---------- Source material ----------

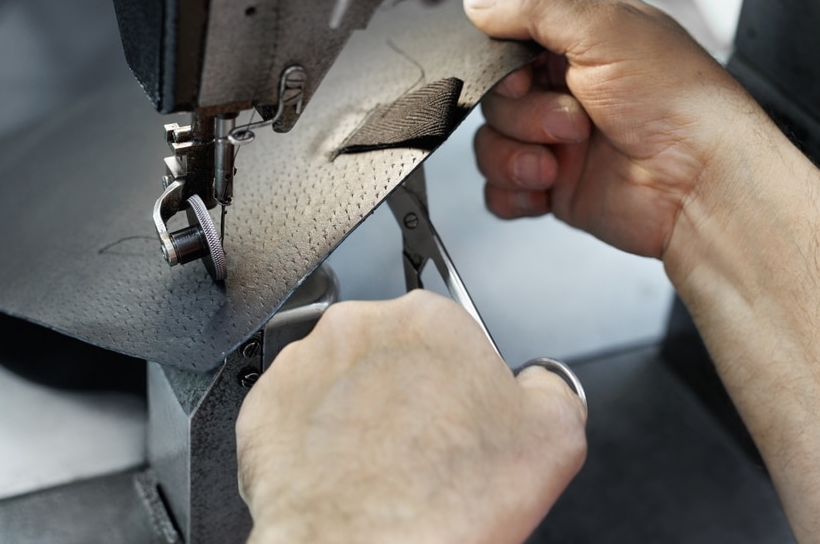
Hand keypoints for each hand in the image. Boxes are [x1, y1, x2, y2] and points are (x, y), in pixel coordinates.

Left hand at [236, 291, 586, 543]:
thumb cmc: (442, 502)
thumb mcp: (555, 437)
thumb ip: (551, 388)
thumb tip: (540, 384)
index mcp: (429, 319)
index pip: (452, 339)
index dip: (462, 387)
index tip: (460, 419)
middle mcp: (360, 326)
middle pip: (393, 355)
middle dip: (407, 392)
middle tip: (420, 449)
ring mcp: (305, 362)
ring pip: (341, 379)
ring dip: (357, 409)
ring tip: (377, 465)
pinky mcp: (264, 404)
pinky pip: (295, 412)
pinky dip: (312, 437)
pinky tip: (339, 471)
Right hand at [465, 0, 760, 257]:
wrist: (700, 184)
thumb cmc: (679, 102)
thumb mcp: (604, 28)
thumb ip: (533, 7)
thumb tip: (477, 0)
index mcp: (580, 44)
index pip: (509, 45)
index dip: (505, 66)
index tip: (525, 77)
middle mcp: (567, 91)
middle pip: (495, 99)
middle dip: (524, 116)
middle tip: (572, 122)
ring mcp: (558, 142)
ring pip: (490, 144)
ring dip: (515, 156)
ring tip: (557, 163)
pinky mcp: (554, 187)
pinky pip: (500, 190)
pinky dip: (510, 192)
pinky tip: (541, 188)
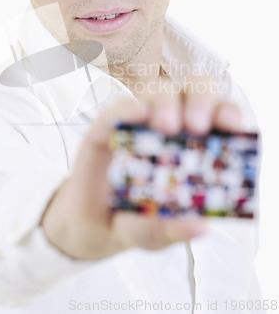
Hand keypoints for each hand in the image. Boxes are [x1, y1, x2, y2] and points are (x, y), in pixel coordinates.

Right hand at [41, 79, 242, 259]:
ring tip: (167, 126)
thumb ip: (173, 229)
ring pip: (158, 91)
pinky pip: (117, 108)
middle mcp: (170, 127)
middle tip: (196, 126)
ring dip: (166, 102)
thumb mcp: (154, 233)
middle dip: (200, 101)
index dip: (227, 113)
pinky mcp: (106, 125)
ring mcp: (138, 122)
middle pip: (192, 92)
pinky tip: (136, 114)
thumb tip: (201, 227)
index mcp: (194, 146)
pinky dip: (128, 108)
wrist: (92, 223)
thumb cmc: (134, 219)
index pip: (218, 116)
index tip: (232, 126)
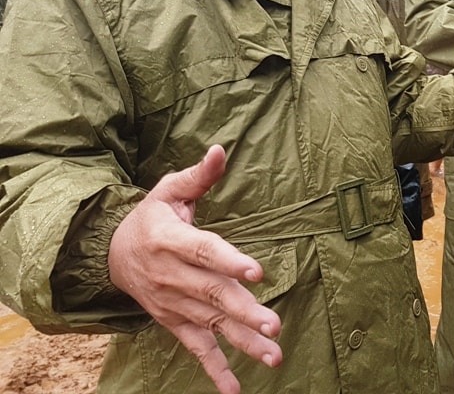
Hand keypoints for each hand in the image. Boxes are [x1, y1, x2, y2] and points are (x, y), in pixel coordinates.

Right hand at [109, 145, 281, 393]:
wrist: (112, 255)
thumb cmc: (152, 217)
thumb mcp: (170, 190)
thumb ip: (198, 175)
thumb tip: (220, 149)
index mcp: (171, 241)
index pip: (204, 252)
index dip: (230, 262)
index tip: (256, 272)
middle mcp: (172, 277)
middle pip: (213, 295)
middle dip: (245, 312)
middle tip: (275, 325)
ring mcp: (173, 305)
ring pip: (212, 325)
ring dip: (243, 342)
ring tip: (274, 354)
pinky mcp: (175, 323)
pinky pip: (196, 349)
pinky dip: (216, 370)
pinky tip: (236, 389)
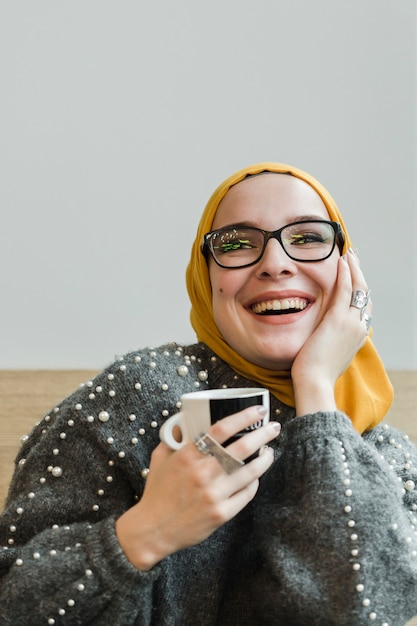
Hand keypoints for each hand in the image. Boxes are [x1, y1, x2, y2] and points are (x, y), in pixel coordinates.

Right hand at [115, 406, 279, 569]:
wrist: (153, 529)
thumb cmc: (157, 492)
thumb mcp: (160, 458)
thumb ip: (174, 438)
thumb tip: (186, 421)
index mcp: (188, 456)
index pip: (221, 429)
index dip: (244, 417)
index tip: (258, 411)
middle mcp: (203, 473)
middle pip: (242, 447)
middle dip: (263, 434)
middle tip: (273, 427)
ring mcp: (214, 494)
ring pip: (250, 471)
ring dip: (264, 458)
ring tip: (269, 451)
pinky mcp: (222, 514)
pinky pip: (247, 494)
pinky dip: (254, 482)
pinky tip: (255, 476)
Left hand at [291, 249, 370, 414]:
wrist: (314, 382)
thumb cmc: (314, 374)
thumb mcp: (327, 355)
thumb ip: (329, 342)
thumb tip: (322, 337)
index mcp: (357, 336)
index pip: (363, 307)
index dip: (360, 289)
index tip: (354, 276)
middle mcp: (359, 328)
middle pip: (365, 294)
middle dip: (360, 274)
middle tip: (353, 259)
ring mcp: (351, 323)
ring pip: (358, 288)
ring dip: (354, 268)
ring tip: (348, 255)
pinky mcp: (337, 319)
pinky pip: (345, 289)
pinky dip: (345, 273)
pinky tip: (340, 262)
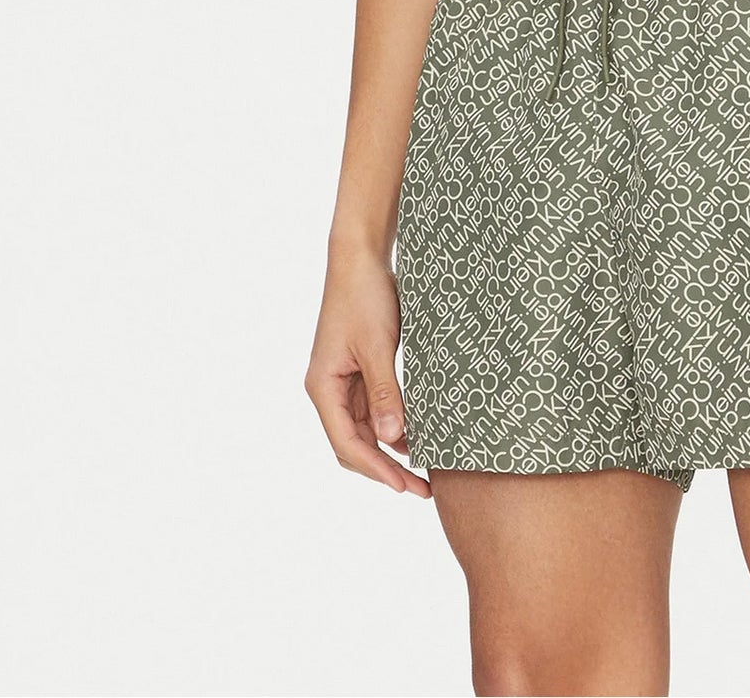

----------

The task -
Give back every entry word for word, and drop the pictures as you go.

Solution -
Hand keypoints for each hand in the image. Boxes are [x1, y1, x2, y2] and points are (x, y), in pixel coordinates.

Left hand at [236, 291, 586, 543]:
thumb cmc: (442, 502)
thumb mcp: (555, 437)
thumb ip: (551, 388)
thumb tip: (540, 384)
index mcp: (429, 319)
index pip: (452, 339)
index dip: (462, 387)
index tip: (460, 419)
middle mcp: (360, 326)
middle pip: (393, 355)
middle dip: (407, 392)
middle tip: (420, 449)
ring mcp: (305, 362)
ring pip: (341, 379)
ring dip: (357, 409)
ring tip: (377, 465)
pinky mcp: (264, 404)
pinky pip: (295, 412)
pinky dip: (312, 437)
pinky tip: (339, 471)
Right hand at [465, 0, 760, 257]:
wrist: (700, 184)
thumb cmc: (679, 102)
thumb mcp: (604, 28)
thumb ip: (533, 7)
thumb tip: (477, 0)
index mcp: (580, 44)
index pip: (509, 45)
index dip: (505, 66)
index tip: (525, 77)
middle mcp: (567, 91)
middle pip: (495, 99)
middle dip: (524, 116)
middle tip: (572, 122)
ring mcp: (558, 142)
ring pip: (490, 144)
ring dip: (515, 156)
ring tip: (557, 163)
pinky mcp: (554, 187)
pinky pip: (500, 190)
pinky dip: (510, 192)
pinky tip: (541, 188)
Hand keypoints for each hand in the image. Boxes are [x1, y1, x2, y2] and points are (x, y), in pixel coordinates.

Right hand at [41, 79, 242, 259]:
ring tip: (167, 126)
thumb ip: (173, 229)
ring pip: (158, 91)
pinky pip: (117, 108)
middle mcp: (170, 127)
middle tip: (196, 126)
ring dip: (166, 102)
thumb mcp: (154, 233)
middle dip: (200, 101)
index dip: (227, 113)
pinky mcp: (106, 125)
ring mcp: (138, 122)
middle pip: (192, 92)
pinky tip: (136, 114)
thumb tip: (201, 227)
index mcp: (194, 146)
pinky dip: (128, 108)
wrist: (92, 223)
thumb cmc: (134, 219)
index pip: (218, 116)
index tip: (232, 126)
Hand keypoints for each hand in the image. Boxes are [x1, y1, x2, y2] and points are (x, y), in pixel coordinates.

Right hand at [109, 145, 281, 393]:
wrist: (112, 255)
thumb cmc: (152, 217)
thumb mcp: (170, 190)
thumb ip: (198, 175)
thumb tip: (220, 149)
index mcp: (171, 241)
index pip: (204, 252)
index dip: (230, 262)
index tip: (256, 272)
middle mcp: (172, 277)
middle pip: (213, 295)
middle dip: (245, 312)
middle tip: (275, 325)
ring mcp: (173, 305)
ring pip: (212, 325)
ring dip: (243, 342)
ring tip: (274, 354)
pinky mcp: (175, 323)
pinky pip: (196, 349)
pinky dip: (216, 370)
pinky tip: (236, 389)
Hand keypoints for each hand in the image. Boxes are [x1, y1, x2, y2] and points are (x, y), in pixel coordinates.

Right hand at [115, 406, 279, 569]:
wrist: (153, 529)
thumb cmc: (157, 492)
thumb mcp: (160, 458)
thumb ip: (174, 438)
thumb tip: (186, 421)
index mcp: (188, 456)
index pip: (221, 429)
index dip: (244, 417)
index tip: (258, 411)
middle mcp: (203, 473)
middle pip: (242, 447)
middle dip: (263, 434)
middle tip: (273, 427)
ring mcp: (214, 494)
ring pip: (250, 471)
ring dip: (264, 458)
ring tip: (269, 451)
pinky mcp: (222, 514)
pinky pip: (247, 494)
pinky dip: (254, 482)
pinky tip: (255, 476)
Left hand at [291, 249, 370, 414]:
wrist: (314, 382)
thumb cmc: (314, 374)
thumb mcp: (327, 355)
thumb ip: (329, 342)
thumb tip: (322, 337)
index mcp: (357, 336)
index pip: (363, 307)
index dip: (360, 289)
index tip: (354, 276)
middle mcp: (359, 328)
middle pip: (365, 294)
middle dip: (360, 274)
middle tip: (353, 259)
ring mcp: (351, 323)
ring pip: (358, 288)
ring dip: (354, 268)
ring tip: (348, 255)
pinky mcp: (337, 319)
pinky pip: (345, 289)
pinky dip: (345, 273)
pinky tip: (340, 262)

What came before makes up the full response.